Crafts Council: Planning community projects toolkit: A concise toolkit that walks you through planning co-creation as part of work to engage your communities. It has three activities to work through: a ‘why co-create?’ canvas; a ‘control-ometer’, and a project design and decision-making tool.

Locality: Top tips for community engagement: The first three resources on this page – The seven principles of local marketing; Top tips for community engagement, and how to get and keep local people involved in your work – are useful to planning any creative work that seeks to engage and support local community members.
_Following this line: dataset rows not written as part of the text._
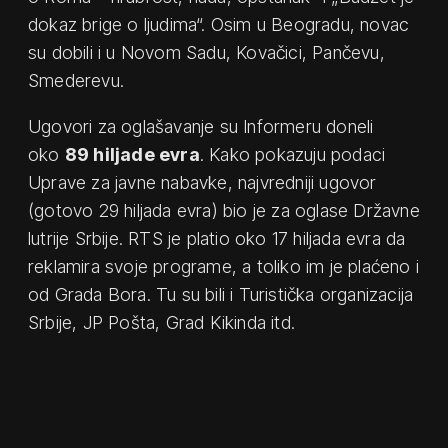
dokaz brige o ljudima“. Osim u Beogradu, novac
su dobili i u Novom Sadu, Kovačici, Pančevu,
Smederevu.
Ugovori za oglašavanje su Informeru doneli
oko
89 hiljade evra
. Kako pokazuju podaci
Uprave za javne nabavke, najvredniji ugovor
(gotovo 29 hiljada evra) bio je za oglase Državne
lutrije Srbije. RTS je platio oko 17 hiljada evra da
reklamira svoje programe, a toliko im je plaćeno i
od Grada Bora. Tu su bili i Turistička organizacija
Srbije, JP Pošta, Grad Kikinda itd.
The more in depth guide, ‘Engaging your community in a meaningful way’, walks you through different methods of physical and digital community engagement, weighing up the pros and cons of each. 

Involve: Participatory methods: Involve are a public participation charity and much of their work focuses on democracy in public institutions, however their ‘methods’ guide could be useful to arts practitioners as they consider different ways to involve community members and democratise culture.

NPC: Coronavirus response toolkit for charities: A useful starting point for any third sector organisation working to adapt activities and processes during the pandemic. The resources it signposts on monitoring and evaluation may be particularly useful, such as the five types of data explainer.

Other articles in this series look at engaging with communities in specific contexts – from transitioning online to connecting with people in their home environments. A consolidated set of resources and materials will be available in a forthcoming ‘Learning from the pandemic playbook’ due to be published by Common Vision in early 2022.